The condition of affairs in the Southern States still required the attention of Congress. Three of the States—Virginia, Mississippi, and Texas—had not hitherto complied with the Acts of reconstruction so as to be admitted to representation in Congress, but applications for such admission were now pending. A spirit hostile to Unionists, white and black, was still, however, dominant in large sections of the South, and the rebel spirit was organized in Ku-Klux clans. The Legislature of Georgia—one of the States which had been recognized as having complied with those Acts and entitled to representation—had afterwards expelled all its colored members, while admitting to seats persons who were ineligible on account of former disloyalty under the fourteenth amendment. The first Act of this session of Congress was a thorough measure for reforming the Legislature of Georgia; and the State having complied with its terms, one of which was the ratification of the fifteenth amendment, was admitted to representation on the last day of the session. The other three States were also admitted,—with, however, ‘fundamental conditions’ imposed, the same in each case, which prohibited changes in the State constitutions allowing exclusions from suffrage or office or school rights based on race, color, or former condition of servitude.2 The conditions as to suffrage and office were deemed important, as the fate of the fifteenth amendment, was still uncertain.

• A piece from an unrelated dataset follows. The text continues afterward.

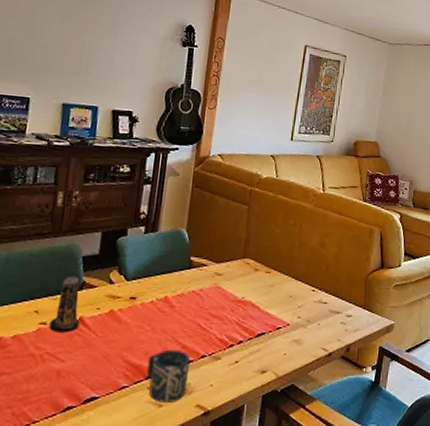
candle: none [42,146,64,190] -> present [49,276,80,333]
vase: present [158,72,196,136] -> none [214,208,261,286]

That amendment, however, soon received the approval of a sufficient number of States, and was

1 The correspondent of the New York Tribune, June 18, 1870, wrote that the senator's efforts for the bill were indefatigable; that he had appealed to senators personally in its behalf, and had given the Senate no rest for eighteen months on the subject.

2 These conditions went beyond the fifteenth amendment by prohibiting discriminations as to holding office. They have been thought to go further as to suffrage by securing it to ‘the class of citizens’ already entitled to vote.